Yup, I’m a Tea Party guy. I used to be a Flynn and Chisholm guy too, but I’ve learned the error of my ways there. I’ve heard similar stories from guys I keep in touch with too, Raul. As for Flynn and the rest using federal money to buy “toys”, I have long felt (long before Flynn) that grant money is better spent on putting troops in the field by making squads 2 man. That way those working O.T. actually had to answer calls for service rather than many of the coat hangers who signed up because “it had to be FAIR” but just drove around in circles for the 4 or 8 hours they were out there. But that was just me being me. I expected people to earn their pay and wasn’t going to set up an O.T. program just so slugs could take advantage of it.

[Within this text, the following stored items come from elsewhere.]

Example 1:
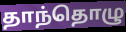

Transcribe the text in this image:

தாந்தொழு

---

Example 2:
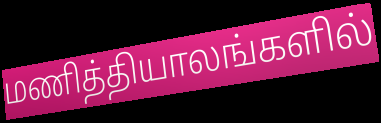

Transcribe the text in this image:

மணித்தியாலங்களில்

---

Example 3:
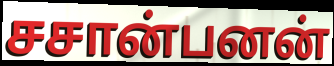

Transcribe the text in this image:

சசான்பனன்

One more thing about the Federal money, no Police Chief is ever going to turn down grant money. Even if one wanted to, his boss (usually a lefty Mayor) would crucify him if he did. It’s up to people to elect responsible politicians, and until they do this kind of spending is going to continue. I wrote “inevitable” (above) for that reason. If it’s going to happen, then it might as well be put to use properly.

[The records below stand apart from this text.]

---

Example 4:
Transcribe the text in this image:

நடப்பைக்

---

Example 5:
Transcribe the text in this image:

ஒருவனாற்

wrote @ November 29th, 2012 at 11:54 pm
You are a wise observer, Mr. Frankovis. So much grant money gets pissed away because it is “free money.” Putting it into manpower makes more sense. I remember you saying once that 20% of the coppers did 80% of the work. The sad thing is a drone without batteries probably does as much work as some of the dead weight on the job. One the drone topic I don’t think it is something that is written in stone. The JS and the news channels in town are so in the tank for anything a Democrat Party official claims is true that they will report that, ‘Drones are good. No problem here.’ The people in Milwaukee are all but brain dead anyway. That 1.6 GPA the average MPS attendee receives shows up in the depth of their thoughts and beliefs in the voting booth.
I could see where a drone would work to assist in a Squad Pursuit (if there is still such a thing) or foot pursuit. Maybe in some type of drug surveillance work but unless the Department is properly staffed and Districts have the proper complement of personnel to fill squads with two Officers and put out Special “Strike” Teams and Foot Patrols in order to address the demand for service and Quality of Life issues, I can’t really see spending the money on drones.

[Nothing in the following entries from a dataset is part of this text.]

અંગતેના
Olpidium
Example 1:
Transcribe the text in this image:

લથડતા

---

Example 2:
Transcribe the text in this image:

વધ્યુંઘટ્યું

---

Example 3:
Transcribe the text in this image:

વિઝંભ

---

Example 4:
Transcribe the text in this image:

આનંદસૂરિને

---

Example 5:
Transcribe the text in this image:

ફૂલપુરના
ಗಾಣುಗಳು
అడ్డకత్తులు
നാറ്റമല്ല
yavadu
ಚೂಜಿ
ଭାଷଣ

One thing I am sure of, you can’t do good police work without spending money – and that includes O.T.
I didn’t finish that last thought, so I want to try to be clear on what I meant about good police work and spending money. Any REAL cop knows that an active Officer is going to necessarily generate O.T. with arrests; report writing (because the active copper works up until the end of his regular shift); and court related O.T. It’s unavoidable but, if the proper policing strategies and deployment are in place and supervisors who care about the mission are in place, then it can work to make neighborhoods much safer which can bring about a better quality of life for residents and an environment conducive to job growth which will lead to more tax payers and fewer takers. The solution is quite simple, yet the liberal politicians just can’t grasp it.
(I realize this gets away from the technical aspects of the drone and the “Big Brother” argument, but it helps to explain the cost angle I was trying to make earlier.)
Hey, we always had drones on the job.
wrote @ December 6th, 2012 at 10:54 am
Hey Mike, that’s true. There were many on the 7th Floor!